Quando o presidente Lula, com o seu otimismo invejável, declarou que a crise mundial não seria um tsunami mas apenas uma “marolinha” aqui no Brasil, não só os economistas mas a imprensa caiu matando em comentários tão agressivos que beiravam o rancor. A rede Globo, em particular, fazendo oposição sistemática ao Governo, trabalhou diuturnamente buscando números que indicasse que a crise já estava instalada e que fatalmente o presidente estaria em maus lençóis com relação a sua afirmação. A maioria dos brasileiros no entanto não se abalou com os prognósticos alarmantes e apocalípticos de Miriam Leitão e o Brasil  parece não ter sentido nem mesmo a marolinha do presidente.

Segundo José Álvaro Cardoso (Técnico do Dieese) as  medidas tomadas pelo Governo naquele momento, usando o BNDES, Caixa Econômica e  Banco do Brasil, socorrendo as empresas sem liquidez, aliada a situação confortável das reservas nacionais somando-se ainda ao crescimento econômico social (20 milhões de brasileiros passaram de pobre para classe média nos últimos anos)  funcionou decisivamente para que o  Brasil não sofresse o efeito devastador da crise.

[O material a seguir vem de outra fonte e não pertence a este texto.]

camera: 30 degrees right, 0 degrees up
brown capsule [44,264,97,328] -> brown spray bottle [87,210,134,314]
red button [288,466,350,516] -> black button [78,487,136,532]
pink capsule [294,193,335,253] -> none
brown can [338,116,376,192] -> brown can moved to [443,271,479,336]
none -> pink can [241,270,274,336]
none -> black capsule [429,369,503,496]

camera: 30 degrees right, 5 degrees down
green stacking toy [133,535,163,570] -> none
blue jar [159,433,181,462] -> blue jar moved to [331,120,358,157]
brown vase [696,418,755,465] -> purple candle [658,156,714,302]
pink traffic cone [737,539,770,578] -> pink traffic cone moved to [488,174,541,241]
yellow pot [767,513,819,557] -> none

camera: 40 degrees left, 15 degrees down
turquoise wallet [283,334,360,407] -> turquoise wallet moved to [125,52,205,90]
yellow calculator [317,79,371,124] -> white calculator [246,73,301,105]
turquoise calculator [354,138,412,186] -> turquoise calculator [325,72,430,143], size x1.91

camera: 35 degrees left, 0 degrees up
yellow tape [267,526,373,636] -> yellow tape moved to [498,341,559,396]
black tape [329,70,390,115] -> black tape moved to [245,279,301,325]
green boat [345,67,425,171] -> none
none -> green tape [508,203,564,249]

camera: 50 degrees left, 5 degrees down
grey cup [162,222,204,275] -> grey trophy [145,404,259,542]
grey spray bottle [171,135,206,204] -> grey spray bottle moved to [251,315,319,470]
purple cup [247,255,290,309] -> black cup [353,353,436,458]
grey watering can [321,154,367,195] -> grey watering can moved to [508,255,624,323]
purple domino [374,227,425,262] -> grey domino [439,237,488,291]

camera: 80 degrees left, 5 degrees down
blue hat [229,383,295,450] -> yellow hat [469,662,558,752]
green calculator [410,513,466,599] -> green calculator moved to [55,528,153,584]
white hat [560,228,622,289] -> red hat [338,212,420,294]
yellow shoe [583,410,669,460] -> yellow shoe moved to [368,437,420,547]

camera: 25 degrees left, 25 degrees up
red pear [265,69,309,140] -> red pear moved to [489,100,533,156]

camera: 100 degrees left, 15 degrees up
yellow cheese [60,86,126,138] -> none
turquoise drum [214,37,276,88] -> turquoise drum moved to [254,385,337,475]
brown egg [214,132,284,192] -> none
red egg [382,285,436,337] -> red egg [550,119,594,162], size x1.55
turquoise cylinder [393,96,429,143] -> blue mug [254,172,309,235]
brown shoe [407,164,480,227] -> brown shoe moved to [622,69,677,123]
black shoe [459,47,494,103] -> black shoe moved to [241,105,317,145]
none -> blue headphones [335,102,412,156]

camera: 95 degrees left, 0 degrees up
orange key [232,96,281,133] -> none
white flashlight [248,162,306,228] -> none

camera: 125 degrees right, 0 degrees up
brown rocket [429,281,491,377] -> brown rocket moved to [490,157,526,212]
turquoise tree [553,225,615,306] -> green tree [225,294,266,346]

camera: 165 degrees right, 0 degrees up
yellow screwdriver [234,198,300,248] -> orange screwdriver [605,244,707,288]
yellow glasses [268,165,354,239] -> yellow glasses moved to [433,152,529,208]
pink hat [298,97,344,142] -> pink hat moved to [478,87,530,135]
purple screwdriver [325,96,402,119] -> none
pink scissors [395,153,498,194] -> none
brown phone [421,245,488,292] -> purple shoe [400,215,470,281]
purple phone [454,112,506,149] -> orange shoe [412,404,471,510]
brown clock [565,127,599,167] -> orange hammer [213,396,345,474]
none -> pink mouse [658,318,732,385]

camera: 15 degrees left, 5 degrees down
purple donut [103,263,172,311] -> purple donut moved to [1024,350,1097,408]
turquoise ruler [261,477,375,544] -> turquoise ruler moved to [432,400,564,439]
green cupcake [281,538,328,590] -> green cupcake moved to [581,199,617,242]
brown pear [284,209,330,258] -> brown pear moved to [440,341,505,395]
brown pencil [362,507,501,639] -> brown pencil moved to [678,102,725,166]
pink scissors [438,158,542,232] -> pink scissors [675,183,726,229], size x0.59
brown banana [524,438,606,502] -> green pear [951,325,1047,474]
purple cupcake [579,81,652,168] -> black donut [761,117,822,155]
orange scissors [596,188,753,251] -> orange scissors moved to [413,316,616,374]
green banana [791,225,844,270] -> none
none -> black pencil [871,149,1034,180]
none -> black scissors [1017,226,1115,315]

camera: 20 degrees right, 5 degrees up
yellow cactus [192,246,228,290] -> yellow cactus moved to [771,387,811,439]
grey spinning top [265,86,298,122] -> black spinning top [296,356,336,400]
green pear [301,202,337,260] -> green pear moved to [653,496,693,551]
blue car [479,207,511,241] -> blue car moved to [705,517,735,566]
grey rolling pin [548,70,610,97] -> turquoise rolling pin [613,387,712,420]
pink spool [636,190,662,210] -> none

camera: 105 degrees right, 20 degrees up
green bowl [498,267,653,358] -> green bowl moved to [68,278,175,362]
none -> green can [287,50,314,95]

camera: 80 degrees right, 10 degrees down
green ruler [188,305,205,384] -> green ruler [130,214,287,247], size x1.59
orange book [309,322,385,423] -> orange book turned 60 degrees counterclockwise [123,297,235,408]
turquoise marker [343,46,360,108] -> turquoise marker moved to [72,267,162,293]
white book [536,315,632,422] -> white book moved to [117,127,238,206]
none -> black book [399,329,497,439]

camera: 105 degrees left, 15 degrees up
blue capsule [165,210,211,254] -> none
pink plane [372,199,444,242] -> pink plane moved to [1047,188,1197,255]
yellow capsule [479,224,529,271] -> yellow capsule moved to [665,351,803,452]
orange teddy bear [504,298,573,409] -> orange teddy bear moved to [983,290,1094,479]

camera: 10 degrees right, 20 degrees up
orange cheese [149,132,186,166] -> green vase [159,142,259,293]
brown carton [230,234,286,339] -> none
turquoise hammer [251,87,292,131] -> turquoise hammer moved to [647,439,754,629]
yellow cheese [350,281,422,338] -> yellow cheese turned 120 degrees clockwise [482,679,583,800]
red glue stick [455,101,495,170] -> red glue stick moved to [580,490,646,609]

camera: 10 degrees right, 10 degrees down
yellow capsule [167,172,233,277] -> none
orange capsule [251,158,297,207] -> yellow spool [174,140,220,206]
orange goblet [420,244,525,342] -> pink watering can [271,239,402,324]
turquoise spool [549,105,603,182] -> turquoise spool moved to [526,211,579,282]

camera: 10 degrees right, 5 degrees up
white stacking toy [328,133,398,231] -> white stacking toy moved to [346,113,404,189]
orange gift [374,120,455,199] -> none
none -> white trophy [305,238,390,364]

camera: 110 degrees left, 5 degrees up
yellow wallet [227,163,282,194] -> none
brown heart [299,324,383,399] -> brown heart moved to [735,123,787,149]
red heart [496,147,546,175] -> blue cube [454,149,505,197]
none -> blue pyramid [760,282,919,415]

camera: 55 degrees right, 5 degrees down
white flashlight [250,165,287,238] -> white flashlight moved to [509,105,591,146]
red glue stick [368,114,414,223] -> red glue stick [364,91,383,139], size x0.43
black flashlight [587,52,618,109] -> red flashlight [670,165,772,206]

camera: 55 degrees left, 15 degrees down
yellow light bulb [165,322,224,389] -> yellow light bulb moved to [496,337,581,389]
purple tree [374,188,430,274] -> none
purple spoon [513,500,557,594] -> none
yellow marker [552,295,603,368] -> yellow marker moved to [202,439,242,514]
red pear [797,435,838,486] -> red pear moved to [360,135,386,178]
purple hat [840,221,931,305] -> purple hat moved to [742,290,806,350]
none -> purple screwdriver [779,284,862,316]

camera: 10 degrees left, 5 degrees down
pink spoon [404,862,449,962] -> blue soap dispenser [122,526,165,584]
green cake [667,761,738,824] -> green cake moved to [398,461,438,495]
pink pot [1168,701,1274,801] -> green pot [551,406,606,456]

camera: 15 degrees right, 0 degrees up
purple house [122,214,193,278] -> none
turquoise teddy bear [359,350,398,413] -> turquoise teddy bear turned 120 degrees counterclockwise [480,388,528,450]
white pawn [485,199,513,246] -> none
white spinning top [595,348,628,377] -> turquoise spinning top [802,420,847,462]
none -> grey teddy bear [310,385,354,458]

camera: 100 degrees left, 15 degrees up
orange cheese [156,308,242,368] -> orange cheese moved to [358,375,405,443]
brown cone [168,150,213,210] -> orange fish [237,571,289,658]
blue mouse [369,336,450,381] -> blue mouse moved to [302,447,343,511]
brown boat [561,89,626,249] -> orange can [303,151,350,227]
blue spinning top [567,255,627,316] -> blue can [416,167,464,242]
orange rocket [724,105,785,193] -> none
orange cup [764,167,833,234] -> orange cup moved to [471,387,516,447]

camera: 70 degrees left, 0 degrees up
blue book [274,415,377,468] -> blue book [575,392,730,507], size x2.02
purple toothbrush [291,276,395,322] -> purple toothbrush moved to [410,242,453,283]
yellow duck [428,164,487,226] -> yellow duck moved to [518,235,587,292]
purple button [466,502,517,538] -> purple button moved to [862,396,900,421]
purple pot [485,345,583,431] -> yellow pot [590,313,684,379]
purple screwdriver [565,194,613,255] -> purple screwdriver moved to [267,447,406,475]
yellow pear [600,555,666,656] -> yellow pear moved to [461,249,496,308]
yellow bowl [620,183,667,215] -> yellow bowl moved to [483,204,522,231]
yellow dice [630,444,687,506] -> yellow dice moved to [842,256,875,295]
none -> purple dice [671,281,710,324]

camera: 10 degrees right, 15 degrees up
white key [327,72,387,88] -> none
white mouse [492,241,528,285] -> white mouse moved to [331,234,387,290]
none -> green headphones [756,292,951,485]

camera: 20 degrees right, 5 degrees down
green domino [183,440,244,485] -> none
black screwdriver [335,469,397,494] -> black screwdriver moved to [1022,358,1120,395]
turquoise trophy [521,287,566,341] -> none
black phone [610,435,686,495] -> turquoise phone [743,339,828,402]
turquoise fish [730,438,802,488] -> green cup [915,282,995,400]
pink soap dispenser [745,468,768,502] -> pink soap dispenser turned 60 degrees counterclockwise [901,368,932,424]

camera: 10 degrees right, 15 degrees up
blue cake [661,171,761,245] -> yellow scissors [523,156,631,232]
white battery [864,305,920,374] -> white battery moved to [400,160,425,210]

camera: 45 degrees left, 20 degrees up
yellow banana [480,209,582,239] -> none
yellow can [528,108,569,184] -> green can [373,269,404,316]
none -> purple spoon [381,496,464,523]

Com os números indicando o contrário do que a imprensa ( Globo, Veja etc) parecia almejar, a economia brasileira mostrou a sua pujança e ninguém mais lembra dessa tal crise(ou marolinha ? )  O país mais promissor e  seguro para se investir no cenário internacional hoje chama-se Brasil. Lá fora dizem: o “Brasil de Lula”. Aqui  cada vez fica mais difícil de engolir esse tal “barbudo analfabeto”. Reconhecemos  que o presidente as vezes fala mais do que deve. Mas enfim,  se  comparado a todos os governos anteriores temos que admitir que “nunca antes nesse país vimos o povo tão feliz”. É isso aí . O tsunami (palavra masculina no Dicionário Houaiss) virou uma “marolinha” e o prognostico do presidente deu um a zero nos pessimistas de carteirinha : ecnomistas de oposição e a imprensa camaleoa (cameleão fêmea) que alterna sua cor de neutra para marron de vez em quando.